▶ **BRIEF**:
Rewrite the data below as a numbered list, one line per item, with blank lines and the pictures left out.
*****
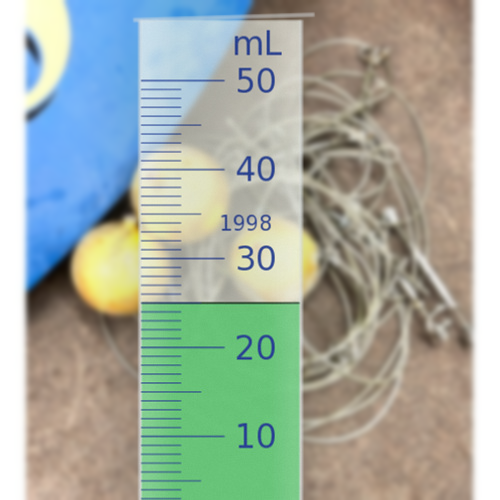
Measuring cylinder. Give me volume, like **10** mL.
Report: **25** mL
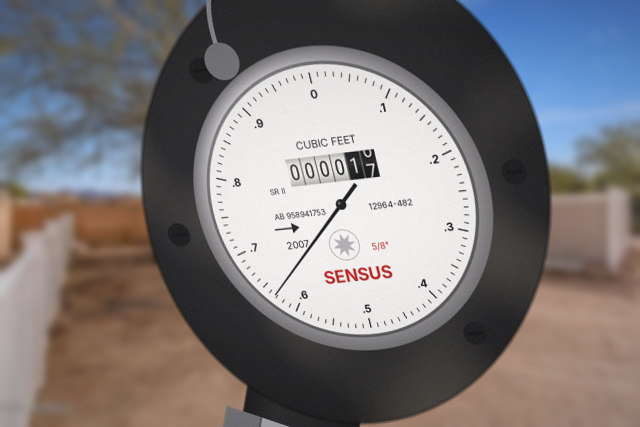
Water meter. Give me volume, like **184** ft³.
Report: **16.63** ft³
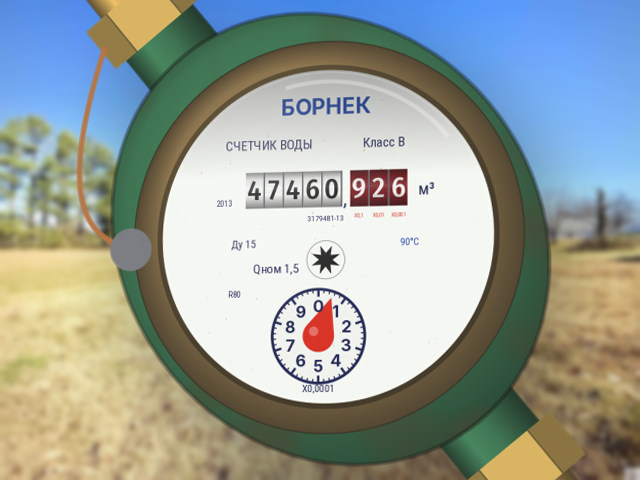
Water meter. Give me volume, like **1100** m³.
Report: **47460.9260** m³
*****
▶ **SOLUTION TO THIS PROBLEM**:
1. Measuring cylinder. Give me volume, like **10** mL.
2. Report: **25** mL
3. Water meter. Give me volume, like **184** ft³.
4. Report: **16.63** ft³
5. Water meter. Give me volume, like **1100** m³.
6. Report: **47460.9260** m³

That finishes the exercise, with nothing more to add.